Exercise description
Repeat exactly the lines of the material below that run from the "fruit: none [446,528,534,620]" line to the "soap bottle: none" line, including both, and do not carry over any pictures.

===== The records

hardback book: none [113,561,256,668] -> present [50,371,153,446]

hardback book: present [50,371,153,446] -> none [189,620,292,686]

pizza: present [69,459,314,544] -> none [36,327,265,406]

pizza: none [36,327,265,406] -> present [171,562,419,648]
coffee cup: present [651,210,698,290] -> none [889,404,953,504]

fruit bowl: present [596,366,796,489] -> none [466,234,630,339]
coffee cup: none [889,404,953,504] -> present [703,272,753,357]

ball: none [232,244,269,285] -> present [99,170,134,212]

==========
===== The records

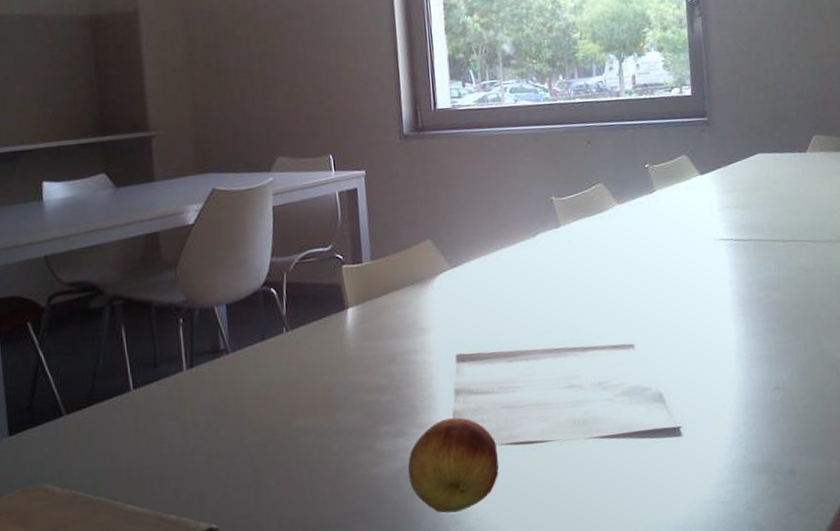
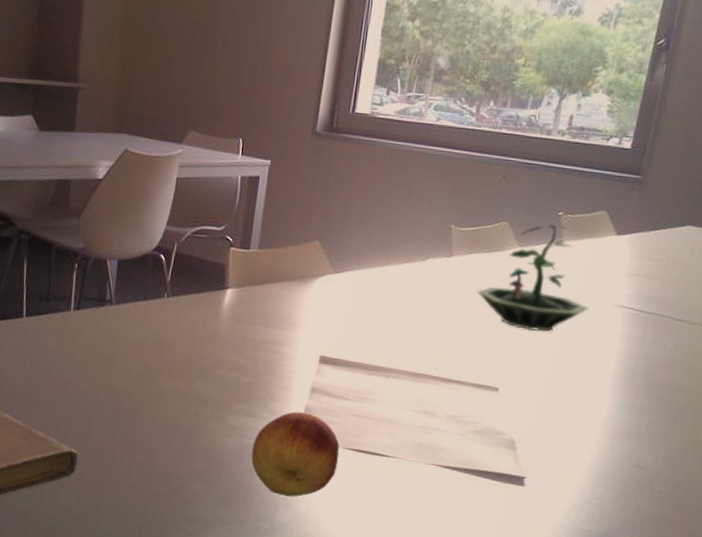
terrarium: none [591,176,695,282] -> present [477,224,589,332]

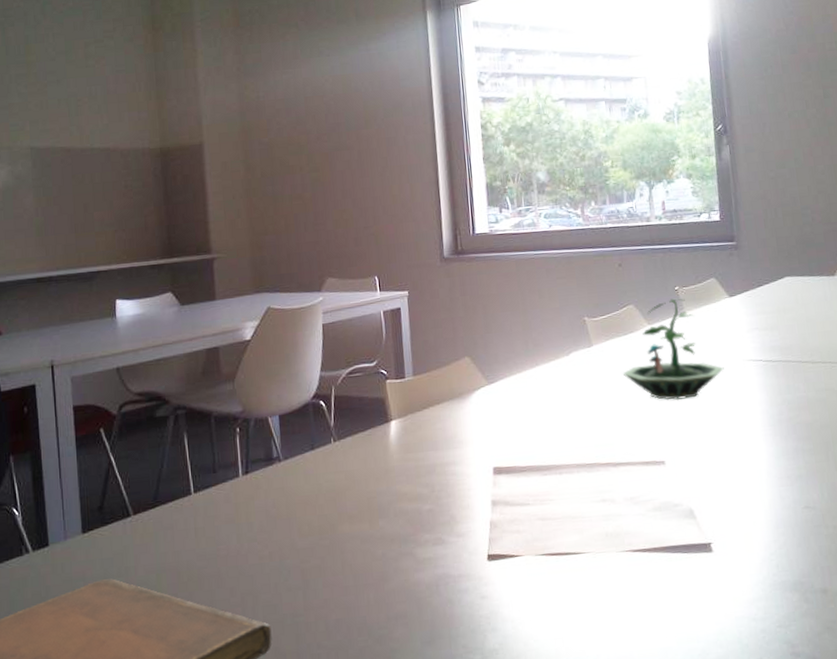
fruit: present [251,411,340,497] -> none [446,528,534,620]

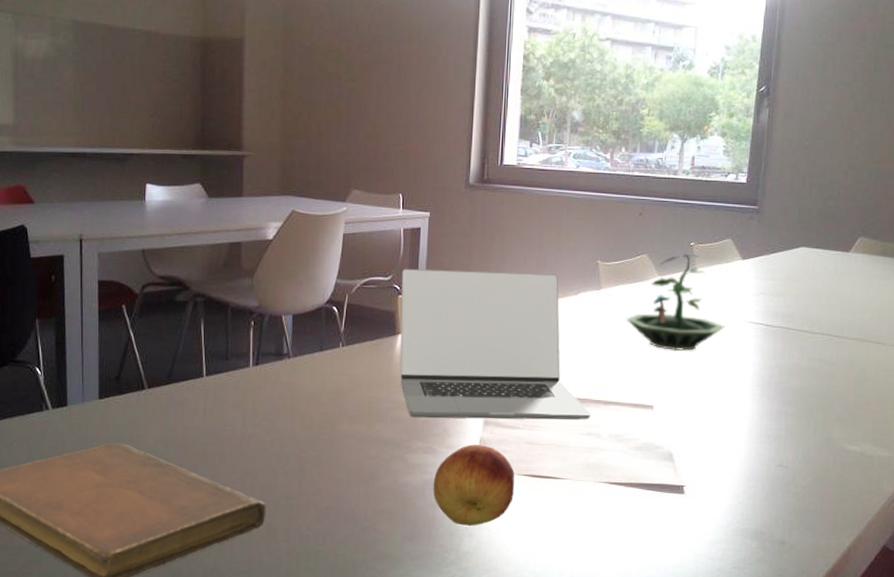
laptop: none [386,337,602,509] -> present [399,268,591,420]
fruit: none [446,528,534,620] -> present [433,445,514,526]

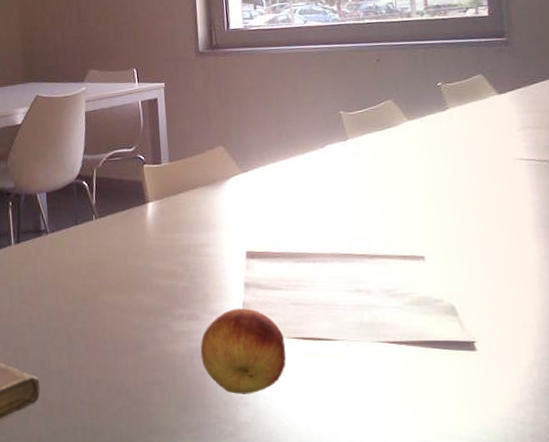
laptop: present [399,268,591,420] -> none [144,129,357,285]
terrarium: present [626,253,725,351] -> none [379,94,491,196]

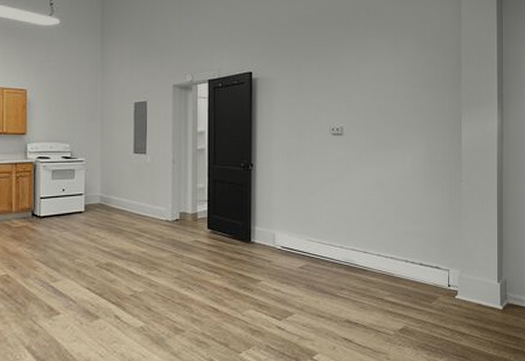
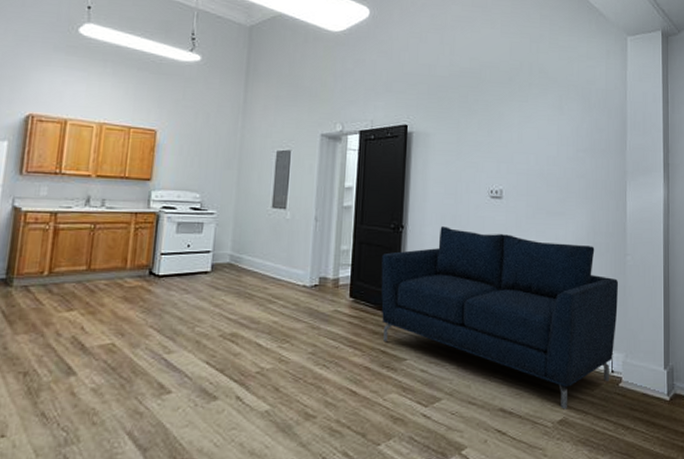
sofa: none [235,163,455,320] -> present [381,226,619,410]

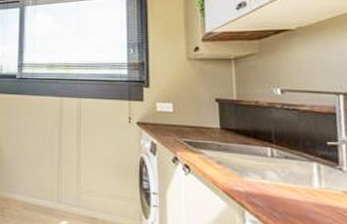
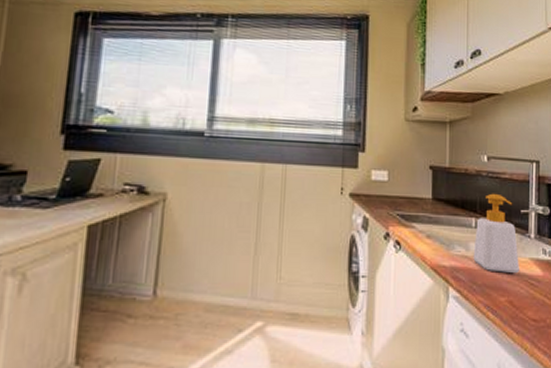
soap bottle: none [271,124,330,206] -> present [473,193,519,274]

==========

Response to this task
fruit: none [446,528,534,620] -> present [433,445,514,526]

laptop: present [399,268,591,420] -> none [144,129,357,285]
terrarium: present [626,253,725,351] -> none [379,94,491,196]

sofa: none [235,163,455,320] -> present [381,226,619,410]

soap bottle: none [271,124,330,206] -> present [473,193,519,274]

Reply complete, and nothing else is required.